ASSIGNED TASK -
Where does the string "Surabaya" appear in the records? Copy every line that contains it.

DATA -
──────

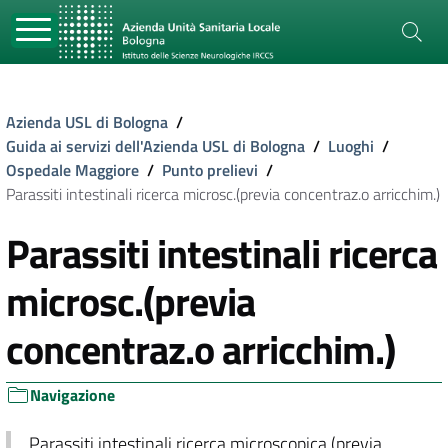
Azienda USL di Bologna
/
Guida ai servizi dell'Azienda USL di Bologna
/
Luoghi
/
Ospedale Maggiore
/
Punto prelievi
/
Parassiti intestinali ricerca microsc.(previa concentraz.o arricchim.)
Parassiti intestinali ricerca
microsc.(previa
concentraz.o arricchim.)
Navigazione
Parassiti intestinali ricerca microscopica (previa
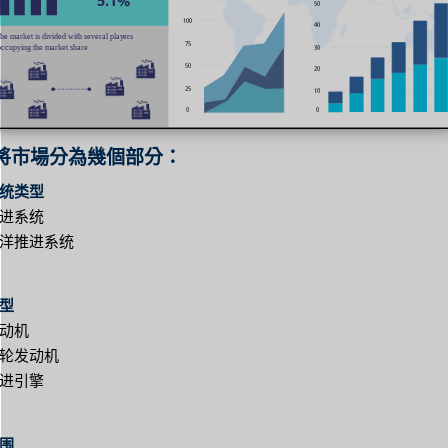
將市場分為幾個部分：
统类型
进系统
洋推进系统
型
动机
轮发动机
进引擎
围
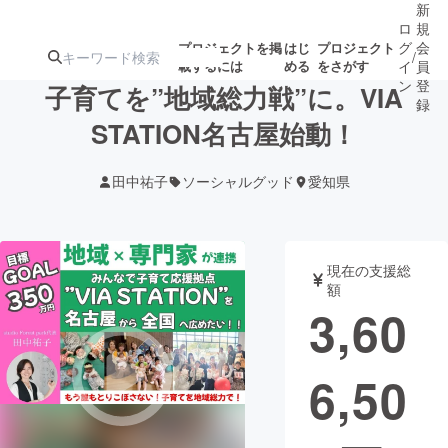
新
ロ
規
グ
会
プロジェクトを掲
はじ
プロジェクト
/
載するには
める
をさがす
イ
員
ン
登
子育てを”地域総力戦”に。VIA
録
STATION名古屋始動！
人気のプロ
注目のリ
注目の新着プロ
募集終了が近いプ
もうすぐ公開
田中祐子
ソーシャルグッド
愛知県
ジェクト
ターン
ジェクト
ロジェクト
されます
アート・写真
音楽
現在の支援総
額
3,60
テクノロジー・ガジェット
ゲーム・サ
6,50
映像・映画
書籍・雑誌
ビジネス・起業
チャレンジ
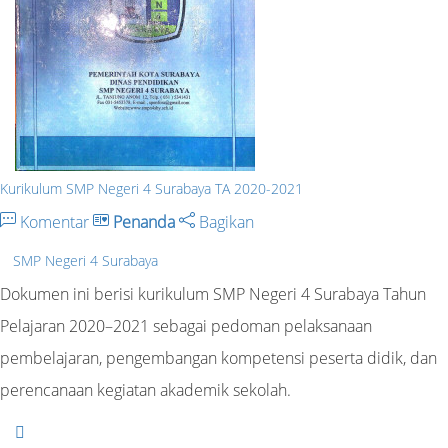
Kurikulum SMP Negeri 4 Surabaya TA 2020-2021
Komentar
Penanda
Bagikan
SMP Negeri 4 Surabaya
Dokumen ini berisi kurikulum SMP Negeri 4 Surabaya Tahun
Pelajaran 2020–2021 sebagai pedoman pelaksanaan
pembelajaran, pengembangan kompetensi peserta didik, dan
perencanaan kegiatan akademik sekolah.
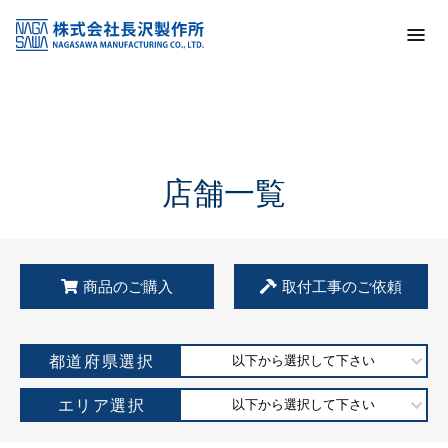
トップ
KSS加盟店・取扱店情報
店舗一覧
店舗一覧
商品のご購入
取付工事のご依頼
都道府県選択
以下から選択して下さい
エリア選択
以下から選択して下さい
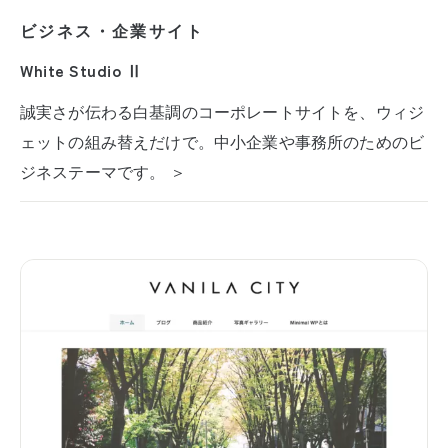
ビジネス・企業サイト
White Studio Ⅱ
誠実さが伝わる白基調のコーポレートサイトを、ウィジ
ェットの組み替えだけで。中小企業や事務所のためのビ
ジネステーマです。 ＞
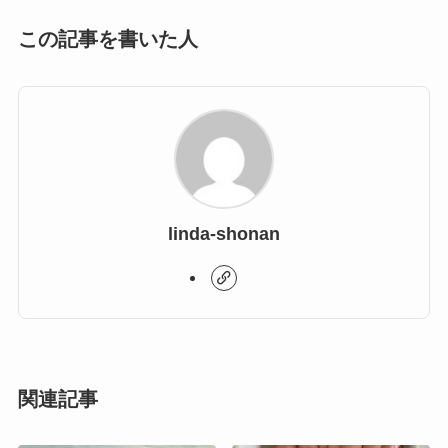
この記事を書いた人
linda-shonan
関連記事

──────

ANSWER TO THIS EXERCISE -
Kurikulum SMP Negeri 4 Surabaya TA 2020-2021
SMP Negeri 4 Surabaya
Dokumen ini berisi kurikulum SMP Negeri 4 Surabaya Tahun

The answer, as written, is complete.